# 15 years old Young Indian's SLYNUX



## samjkd (May 22, 2005)

Hai all

 cehck this link and post ur opinions

*www.cxotoday.com/cxo/jsp/article.jsp?article_id=3903&cat_id=913


----------



## vignesh (May 22, 2005)

Ya cool man creating a linux distro at the age of 15.


----------



## GNUrag (May 23, 2005)

vignesh said:
			
		

> Ya cool man creating a linux distro at the age of 15.


... remastering an existing linux distro....

He is just a 10th standard guy and learnt remastering all by himself by reading tutorials from the net.. good infact.


----------



## cnukutti (May 23, 2005)

Yeah. There is a howto on the knoppix wiki on remastering a distro. this is easy. But I haven't tried(due to lack of RAM). But my friend have done that.

·····

Directions
Print the whole SLYNUX forum thread above, word for word and without changes. The lines after this point are separate material, unrelated to the SLYNUX thread.

Records taken from a dataset
·····

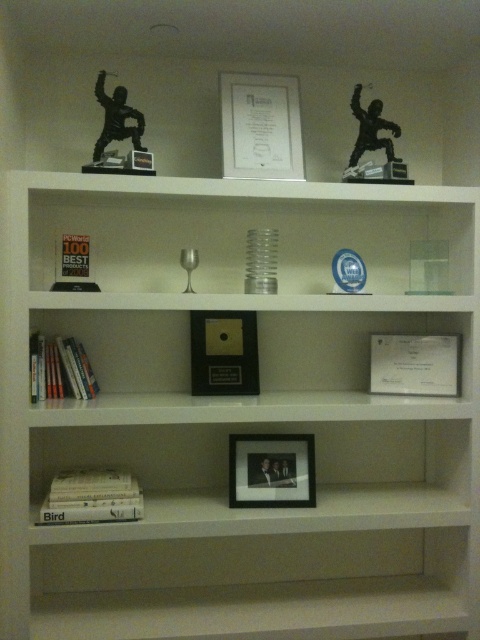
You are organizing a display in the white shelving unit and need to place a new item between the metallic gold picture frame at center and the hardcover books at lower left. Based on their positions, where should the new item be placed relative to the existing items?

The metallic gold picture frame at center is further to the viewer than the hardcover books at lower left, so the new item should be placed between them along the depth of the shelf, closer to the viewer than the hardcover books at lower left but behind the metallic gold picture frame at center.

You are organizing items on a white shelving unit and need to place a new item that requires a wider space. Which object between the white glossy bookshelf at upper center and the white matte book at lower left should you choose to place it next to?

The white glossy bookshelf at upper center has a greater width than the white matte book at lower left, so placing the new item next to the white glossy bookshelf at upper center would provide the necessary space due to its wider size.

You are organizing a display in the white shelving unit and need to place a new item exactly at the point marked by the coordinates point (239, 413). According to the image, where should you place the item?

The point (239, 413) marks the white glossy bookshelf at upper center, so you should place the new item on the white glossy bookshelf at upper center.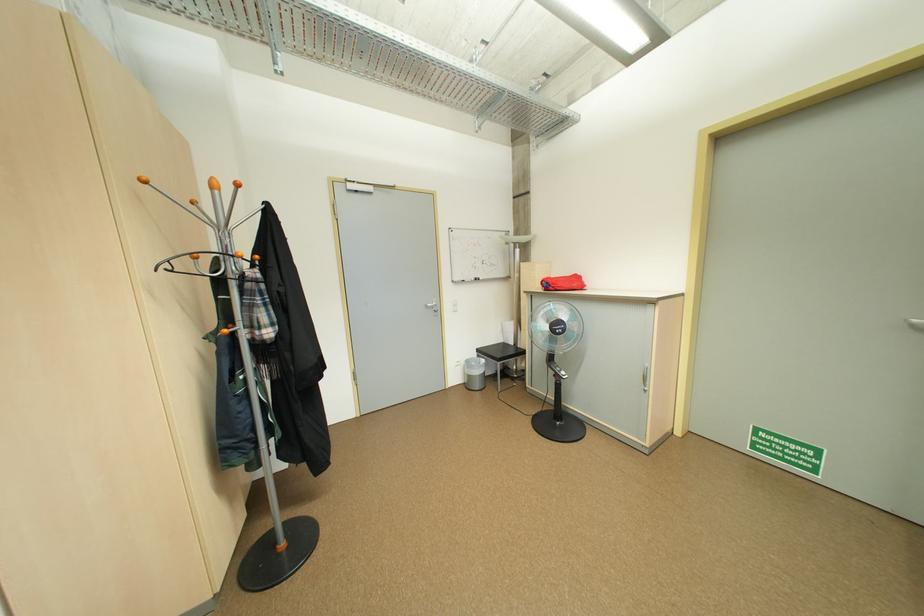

·····

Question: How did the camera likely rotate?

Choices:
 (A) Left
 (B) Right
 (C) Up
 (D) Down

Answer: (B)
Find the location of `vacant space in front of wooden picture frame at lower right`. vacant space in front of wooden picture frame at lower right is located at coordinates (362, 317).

·····

Problem solution
# 15 years old Young Indian's SLYNUX



## samjkd (May 22, 2005)

Hai all

 cehck this link and post ur opinions

*www.cxotoday.com/cxo/jsp/article.jsp?article_id=3903&cat_id=913


----------



## vignesh (May 22, 2005)

Ya cool man creating a linux distro at the age of 15.


----------



## GNUrag (May 23, 2005)

vignesh said:
			
		

> Ya cool man creating a linux distro at the age of 15.


... remastering an existing linux distro....

He is just a 10th standard guy and learnt remastering all by himself by reading tutorials from the net.. good infact.


----------



## cnukutti (May 23, 2005)

Yeah. There is a howto on the knoppix wiki on remastering a distro. this is easy. But I haven't tried(due to lack of RAM). But my friend have done that.